#### The records

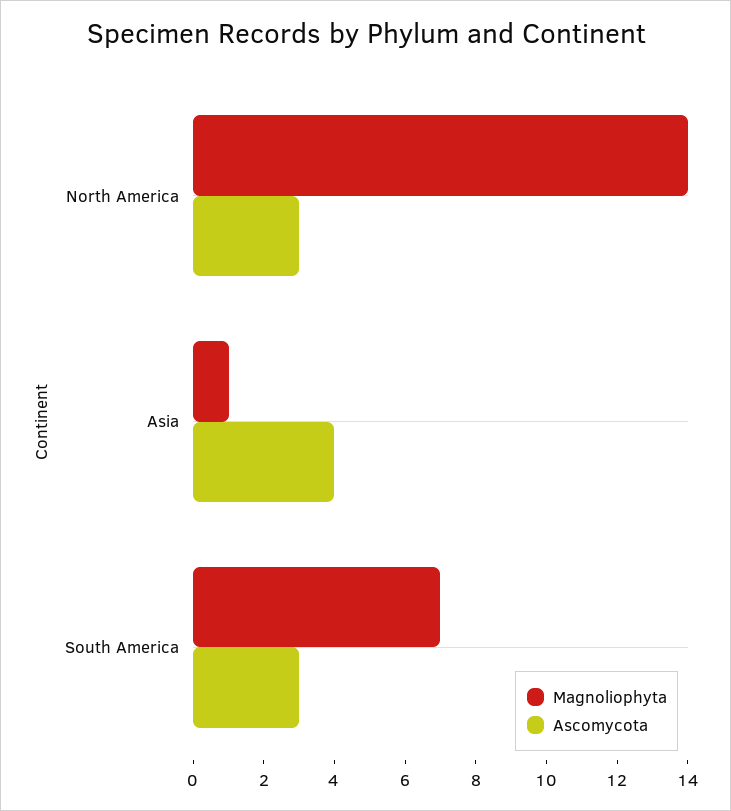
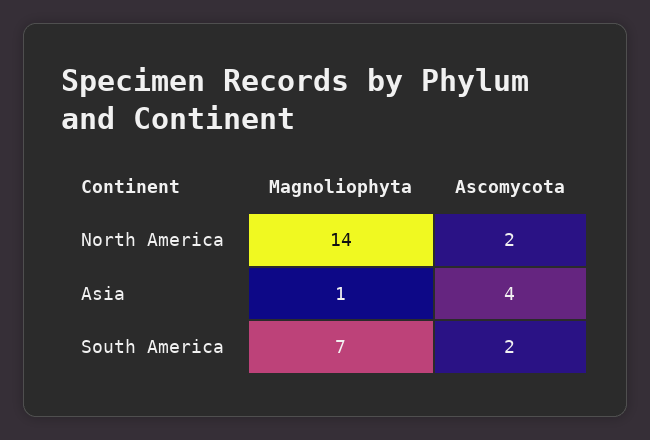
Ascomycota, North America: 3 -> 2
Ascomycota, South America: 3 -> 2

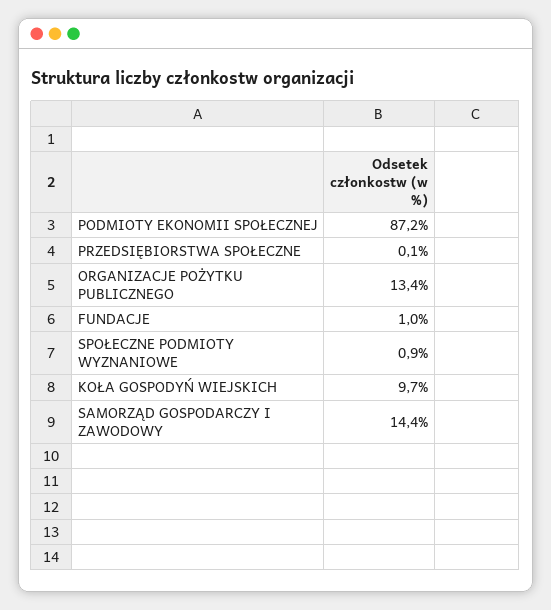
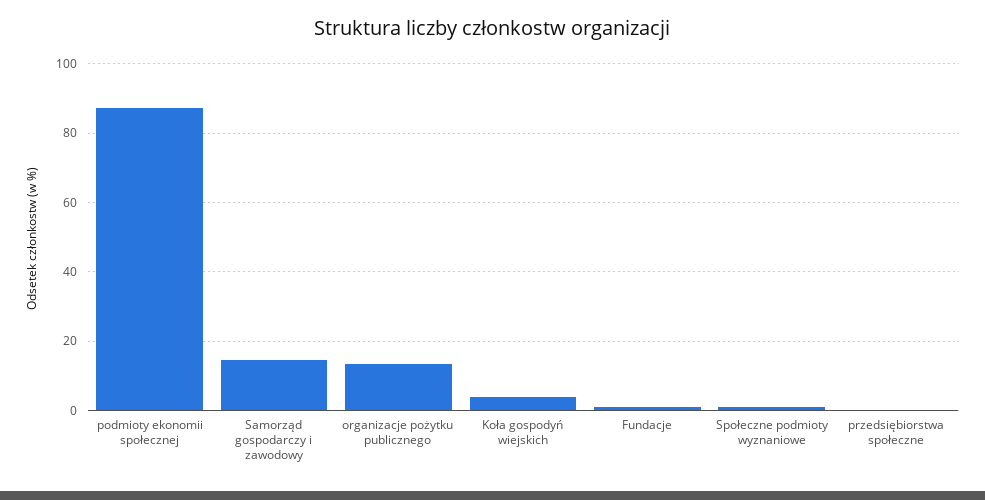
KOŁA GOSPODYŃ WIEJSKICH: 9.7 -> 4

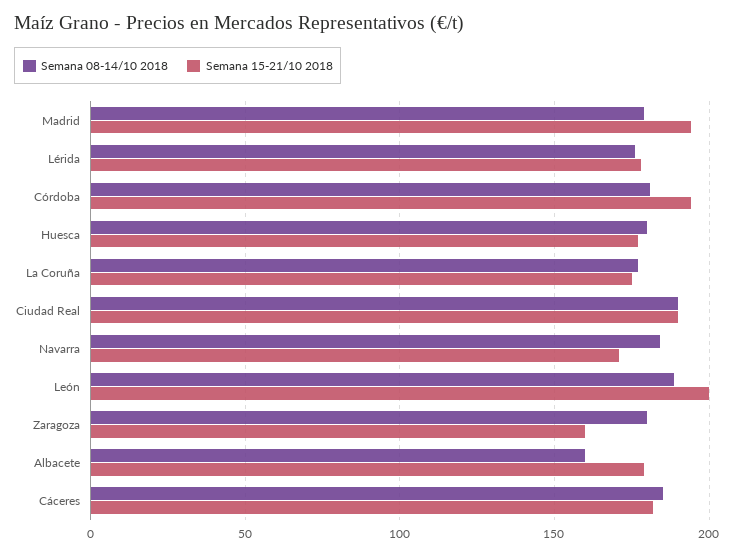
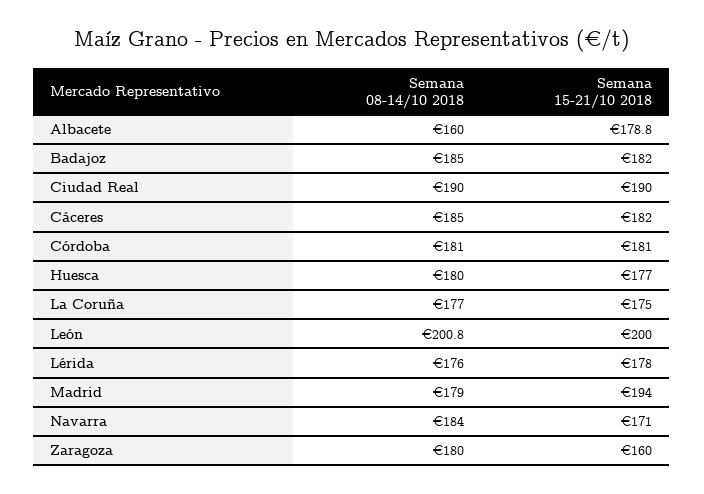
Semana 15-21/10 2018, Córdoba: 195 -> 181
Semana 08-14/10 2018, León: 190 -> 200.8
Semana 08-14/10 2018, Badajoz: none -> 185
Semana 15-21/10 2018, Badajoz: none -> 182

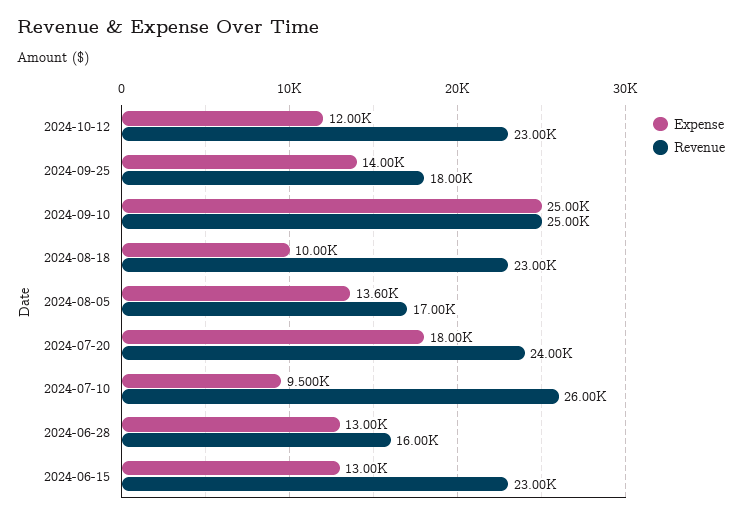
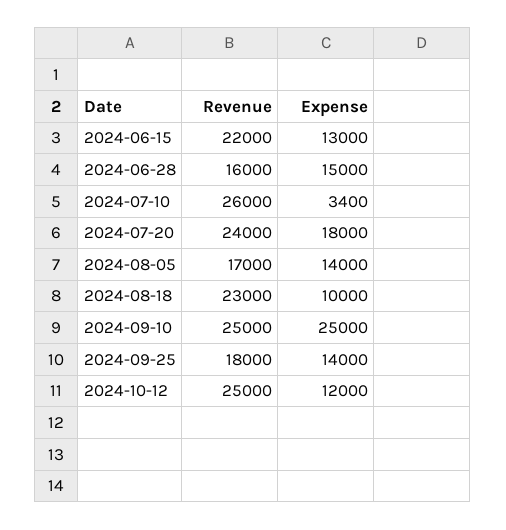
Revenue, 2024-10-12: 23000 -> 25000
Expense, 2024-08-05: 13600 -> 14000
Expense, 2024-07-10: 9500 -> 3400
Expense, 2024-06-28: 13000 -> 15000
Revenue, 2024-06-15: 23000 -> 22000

########
#### The records

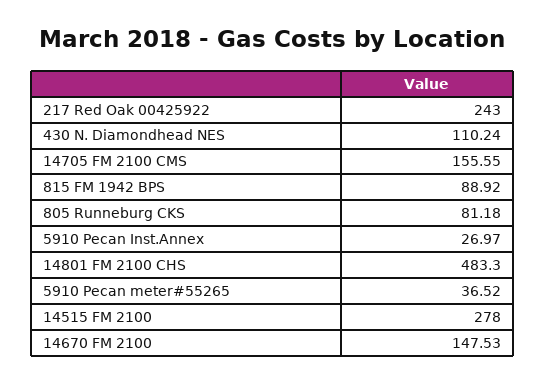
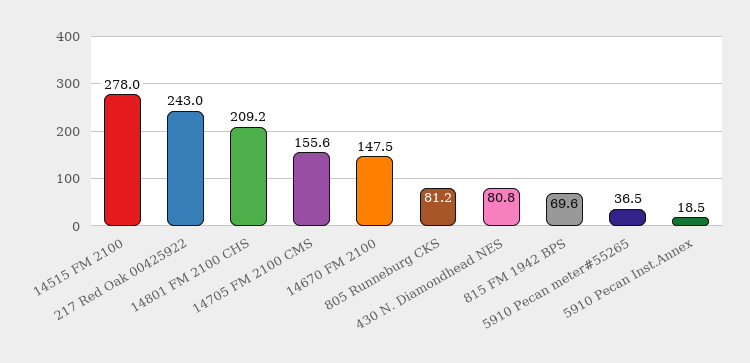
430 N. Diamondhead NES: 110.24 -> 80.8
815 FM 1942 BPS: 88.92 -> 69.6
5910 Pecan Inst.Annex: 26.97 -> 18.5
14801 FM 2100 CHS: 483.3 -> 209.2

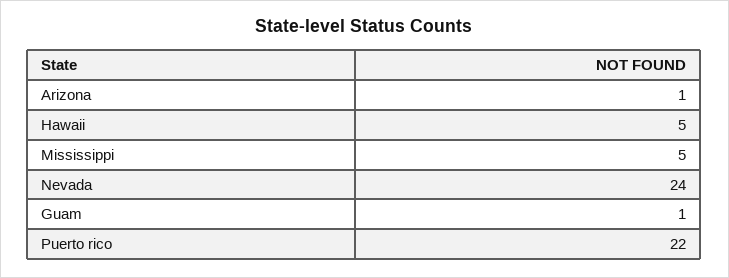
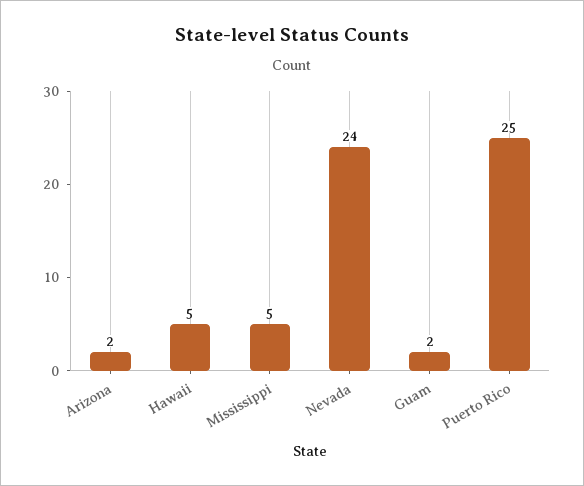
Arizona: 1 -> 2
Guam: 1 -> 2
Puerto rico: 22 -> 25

########

* [Directive] Your output should be the lines above from the one that contains "815 FM 1942 BPS: 88.92 -> 69.6" through the one that contains "Puerto rico: 22 -> 25", word for word, with pictures left out.

* [Exercise output]
815 FM 1942 BPS: 88.92 -> 69.6
5910 Pecan Inst.Annex: 26.97 -> 18.5
14801 FM 2100 CHS: 483.3 -> 209.2

Arizona: 1 -> 2
Guam: 1 -> 2
Puerto rico: 22 -> 25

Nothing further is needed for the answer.